Assignment
Which lines of the listing below contain the word "China"? Gather every one of them and copy each line out.

===== Given entries =====

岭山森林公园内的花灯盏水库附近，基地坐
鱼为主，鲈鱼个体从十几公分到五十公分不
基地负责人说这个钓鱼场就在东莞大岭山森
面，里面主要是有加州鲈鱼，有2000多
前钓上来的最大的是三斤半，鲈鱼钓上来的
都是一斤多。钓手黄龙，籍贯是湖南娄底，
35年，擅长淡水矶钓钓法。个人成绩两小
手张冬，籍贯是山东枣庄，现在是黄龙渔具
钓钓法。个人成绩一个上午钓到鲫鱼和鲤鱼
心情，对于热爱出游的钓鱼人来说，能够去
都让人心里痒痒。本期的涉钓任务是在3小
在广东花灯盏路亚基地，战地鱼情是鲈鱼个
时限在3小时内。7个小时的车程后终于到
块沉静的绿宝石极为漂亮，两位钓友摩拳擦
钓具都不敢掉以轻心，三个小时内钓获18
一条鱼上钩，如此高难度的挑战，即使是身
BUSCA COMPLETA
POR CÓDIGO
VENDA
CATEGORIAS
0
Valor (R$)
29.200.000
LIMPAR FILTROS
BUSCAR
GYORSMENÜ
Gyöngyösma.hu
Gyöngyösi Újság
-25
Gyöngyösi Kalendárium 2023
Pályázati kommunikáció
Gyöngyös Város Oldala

=====
===== Given entries =====

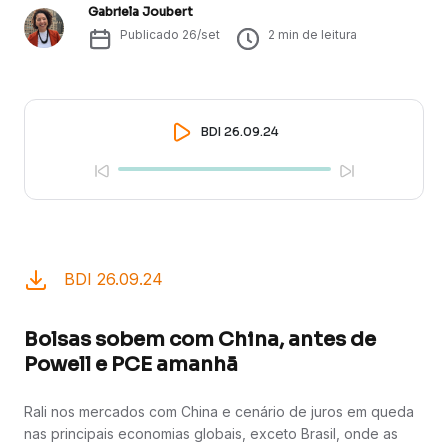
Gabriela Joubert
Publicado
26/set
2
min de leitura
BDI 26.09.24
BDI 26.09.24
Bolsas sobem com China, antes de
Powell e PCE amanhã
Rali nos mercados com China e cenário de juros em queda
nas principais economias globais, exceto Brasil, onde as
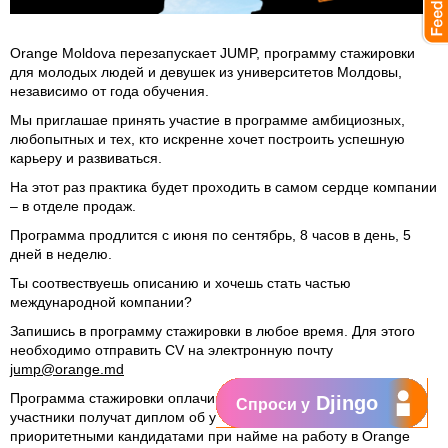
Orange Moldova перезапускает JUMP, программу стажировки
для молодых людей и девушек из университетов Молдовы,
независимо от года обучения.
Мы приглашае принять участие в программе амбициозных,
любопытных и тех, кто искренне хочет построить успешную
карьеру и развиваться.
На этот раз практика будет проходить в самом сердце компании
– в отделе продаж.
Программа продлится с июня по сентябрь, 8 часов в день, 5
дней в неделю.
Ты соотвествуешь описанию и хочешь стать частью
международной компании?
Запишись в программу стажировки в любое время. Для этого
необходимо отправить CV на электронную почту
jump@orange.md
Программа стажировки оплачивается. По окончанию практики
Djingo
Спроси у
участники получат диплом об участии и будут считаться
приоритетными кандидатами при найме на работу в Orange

=====
===== Given entries =====

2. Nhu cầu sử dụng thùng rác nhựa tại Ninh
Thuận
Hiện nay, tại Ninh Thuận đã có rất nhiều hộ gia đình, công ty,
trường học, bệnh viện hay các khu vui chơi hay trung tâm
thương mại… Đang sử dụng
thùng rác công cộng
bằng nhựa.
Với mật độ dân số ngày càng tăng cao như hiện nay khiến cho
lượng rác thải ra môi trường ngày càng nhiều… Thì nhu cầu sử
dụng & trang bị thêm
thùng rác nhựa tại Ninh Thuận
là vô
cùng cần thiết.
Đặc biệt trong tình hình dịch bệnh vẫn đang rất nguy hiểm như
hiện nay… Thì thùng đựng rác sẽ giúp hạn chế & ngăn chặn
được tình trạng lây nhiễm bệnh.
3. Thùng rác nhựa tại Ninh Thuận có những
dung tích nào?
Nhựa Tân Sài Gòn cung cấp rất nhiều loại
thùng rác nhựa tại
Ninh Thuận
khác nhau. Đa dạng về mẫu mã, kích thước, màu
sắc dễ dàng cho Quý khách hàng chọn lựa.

=====

Task result
Bolsas sobem com China, antes de
Rali nos mercados com China e cenário de juros em queda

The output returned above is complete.